Task brief:
Print out each entry without alteration, and keep the pictures out.
---
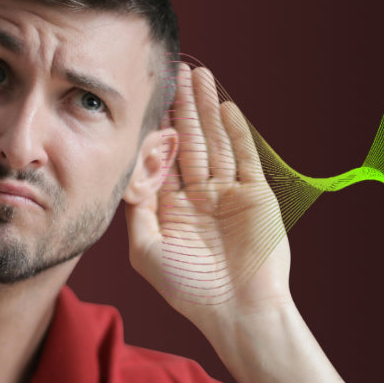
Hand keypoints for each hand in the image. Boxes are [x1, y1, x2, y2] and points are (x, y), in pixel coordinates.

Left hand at [126, 62, 292, 327]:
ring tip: (200, 76)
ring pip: (217, 142)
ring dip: (208, 110)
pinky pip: (245, 157)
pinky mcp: (256, 196)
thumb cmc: (190, 288)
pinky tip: (224, 108)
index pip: (163, 158)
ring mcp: (230, 194)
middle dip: (184, 108)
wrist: (239, 310)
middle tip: (176, 72)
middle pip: (191, 141)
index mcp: (174, 208)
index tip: (147, 99)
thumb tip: (127, 170)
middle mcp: (201, 196)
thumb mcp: (147, 249)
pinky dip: (236, 132)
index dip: (157, 128)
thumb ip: (136, 208)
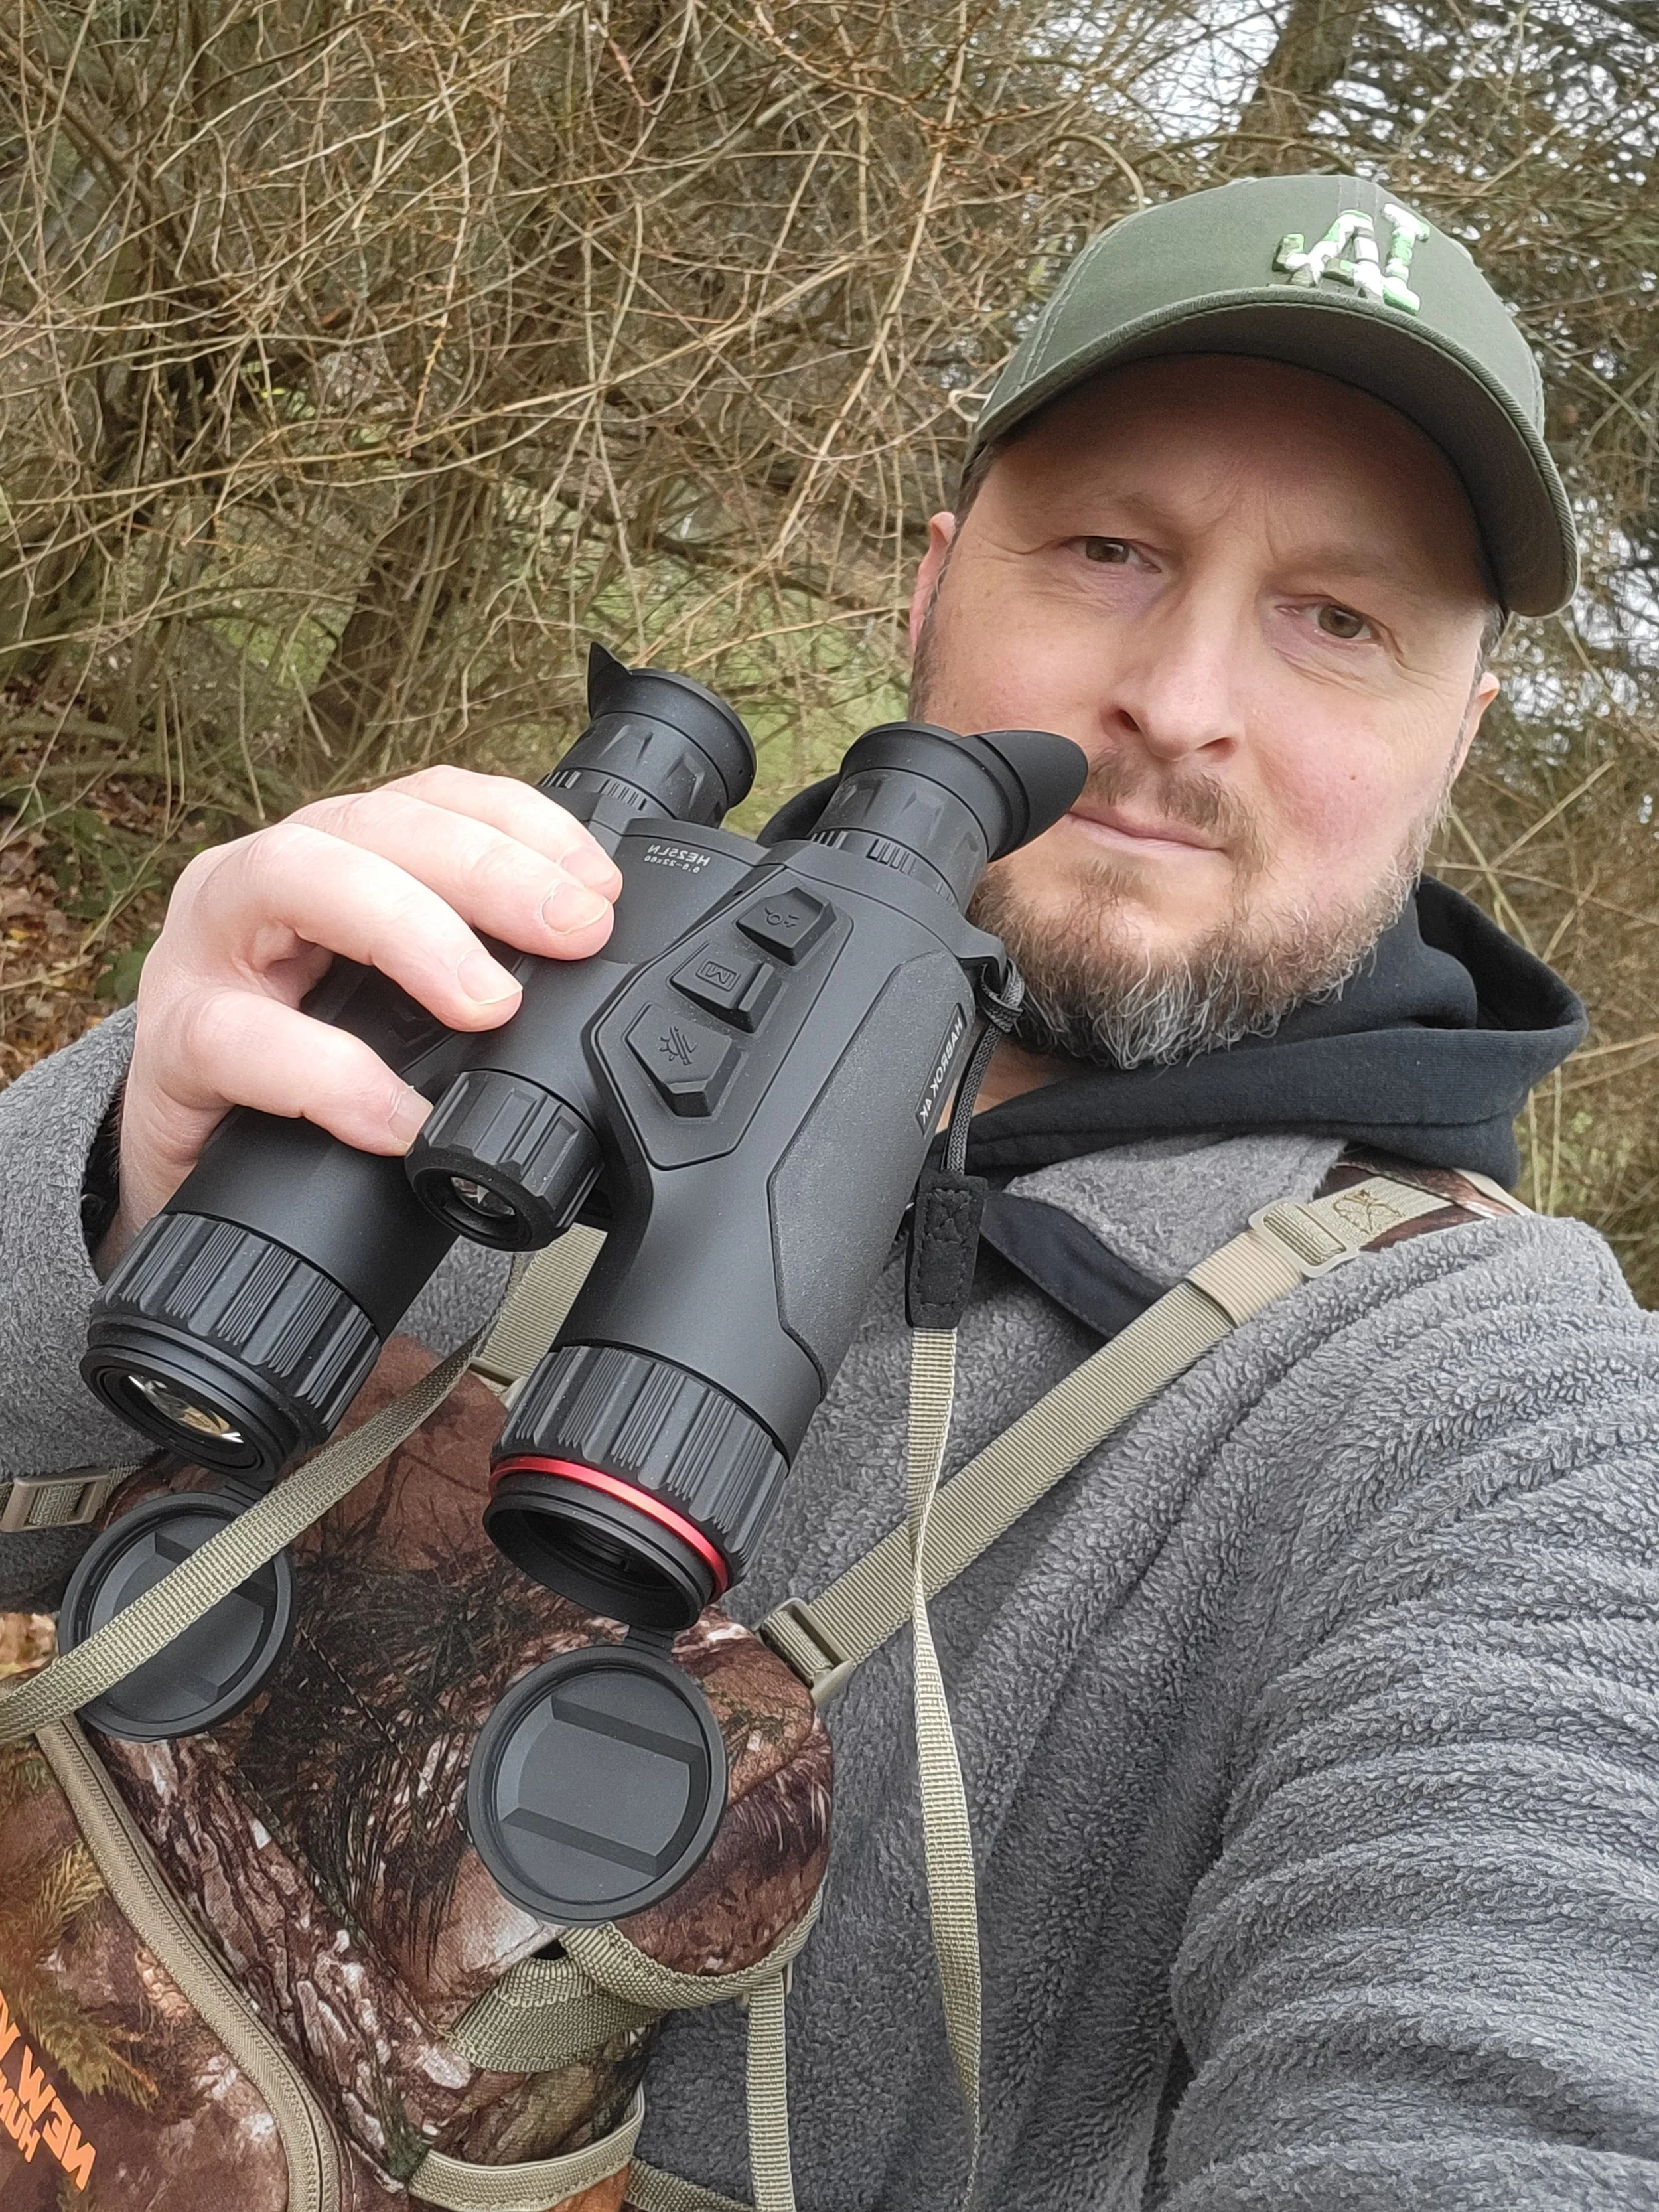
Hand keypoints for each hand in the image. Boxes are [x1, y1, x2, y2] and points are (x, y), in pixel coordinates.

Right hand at [101, 767, 622, 1268]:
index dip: (523, 825)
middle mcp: (267, 878)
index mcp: (336, 858)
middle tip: (573, 932)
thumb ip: (478, 980)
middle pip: (374, 823)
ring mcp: (206, 948)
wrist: (197, 1166)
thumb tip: (593, 982)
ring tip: (490, 1005)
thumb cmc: (310, 1069)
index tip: (600, 887)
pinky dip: (330, 1076)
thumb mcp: (401, 1011)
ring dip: (407, 929)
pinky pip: (238, 1035)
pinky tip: (398, 1118)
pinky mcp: (171, 1042)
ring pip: (292, 875)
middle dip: (486, 867)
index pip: (432, 797)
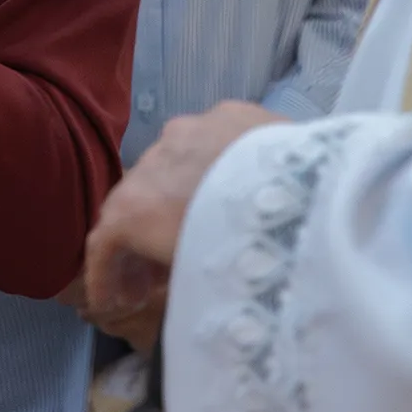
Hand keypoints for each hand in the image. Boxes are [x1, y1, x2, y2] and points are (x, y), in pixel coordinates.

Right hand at [82, 104, 285, 334]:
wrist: (307, 197)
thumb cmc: (242, 256)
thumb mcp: (193, 283)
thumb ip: (168, 278)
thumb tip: (164, 283)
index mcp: (134, 207)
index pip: (104, 240)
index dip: (106, 272)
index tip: (113, 300)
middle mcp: (152, 158)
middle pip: (140, 196)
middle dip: (144, 229)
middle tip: (160, 262)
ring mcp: (191, 128)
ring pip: (175, 161)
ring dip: (180, 190)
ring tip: (204, 216)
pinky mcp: (230, 111)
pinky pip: (212, 140)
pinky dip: (216, 164)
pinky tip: (239, 181)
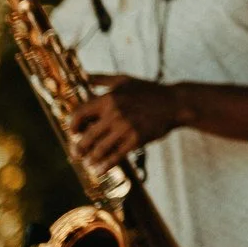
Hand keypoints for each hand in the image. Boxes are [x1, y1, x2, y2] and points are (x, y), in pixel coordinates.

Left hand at [70, 74, 184, 170]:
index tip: (73, 132)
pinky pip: (116, 156)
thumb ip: (101, 78)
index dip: (72, 126)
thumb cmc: (149, 90)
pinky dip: (105, 165)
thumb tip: (83, 76)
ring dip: (90, 159)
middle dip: (79, 147)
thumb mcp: (124, 79)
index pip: (80, 114)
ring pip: (99, 149)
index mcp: (108, 98)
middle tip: (77, 153)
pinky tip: (99, 170)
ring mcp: (125, 128)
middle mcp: (114, 113)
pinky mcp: (136, 140)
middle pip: (86, 136)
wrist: (175, 103)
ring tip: (88, 163)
---
Answer for the task:
Hand keypoints for each hand in the image. Boxes are [x1, y1, x2, y2] and points are (x, y), in pixel coordinates.

Left hand at [126, 62, 292, 327]:
ring tip: (200, 76)
ring pip: (217, 142)
ring dip: (208, 110)
pinky pip: (245, 157)
pinky mcp: (256, 196)
thumb cmc: (190, 288)
pinky tip: (224, 108)
index pip: (163, 158)
ring mcp: (230, 194)
middle dip: (184, 108)
wrist: (239, 310)
middle tip: (176, 72)
middle pip: (191, 141)
index mcp: (174, 208)
index tip: (147, 99)
thumb tip: (127, 170)
middle mcp: (201, 196)
thumb mcp: (147, 249)
pinky dip: (236, 132)
index dip: (157, 128)
thumb ip: (136, 208)
Hand keypoints for each hand in the image. Boxes are [x1, y1, x2, y2] and points are (x, y), in pixel coordinates.

Right hand at [101, 767, 622, 1268]:
index dip: (523, 825)
middle mcp: (267, 878)
index mcp: (336, 858)
middle tip: (573, 932)
thumb ip: (478, 980)
middle pip: (374, 823)
ring mcp: (206, 948)
wrist: (197, 1166)
thumb tip: (593, 982)
ring tip: (490, 1005)
thumb cmc: (310, 1069)
index tip: (600, 887)
pinky dip: (330, 1076)
thumb mcp: (401, 1011)
ring dip: (407, 929)
pinky pip: (238, 1035)
pinky tip: (398, 1118)
pinky mcp: (171, 1042)
ring pip: (292, 875)
middle dip: (486, 867)
index pip: (432, 797)
Hand keypoints for each hand in the image. Boxes are [x1, y1, x2, y2] and points are (x, y), in pixel coordinates.

Right hand at [82, 104, 285, 334]:
wrist: (307, 197)
thumb cmc: (242, 256)
thumb mcp: (193, 283)
thumb ip: (168, 278)
thumb tip: (164, 283)
index mcp: (134, 207)
index pip: (104, 240)
index dip: (106, 272)
index tip: (113, 300)
middle mcp: (152, 158)
middle pip: (140, 196)
middle dip: (144, 229)
middle tip: (160, 262)
ring mcp: (191, 128)
ring pip: (175, 161)
ring dip: (180, 190)
ring tip: (204, 216)
pinky mcp: (230, 111)
pinky pip: (212, 140)
pinky dip: (216, 164)
pinky tip: (239, 181)
Hand keypoints for each hand in the image. Boxes are [x1, y1, x2, y2] and points are (x, y), in pixel coordinates.

Left hand at [70, 74, 184, 170]:
index tip: (73, 132)
pinky pip: (116, 156)
thumb ip: (101, 78)
index dip: (72, 126)
thumb cmc: (149, 90)
pinky dip: (105, 165)
thumb tip: (83, 76)
ring dip: (90, 159)
middle dip: (79, 147)
thumb mcp: (124, 79)
index pip: (80, 114)
ring pip: (99, 149)
index mcp: (108, 98)
middle tip: (77, 153)
pinky tip: (99, 170)
ring mcp: (125, 128)
middle mcp: (114, 113)
pinky mcp: (136, 140)
middle pip: (86, 136)
wrist: (175, 103)
ring tip: (88, 163)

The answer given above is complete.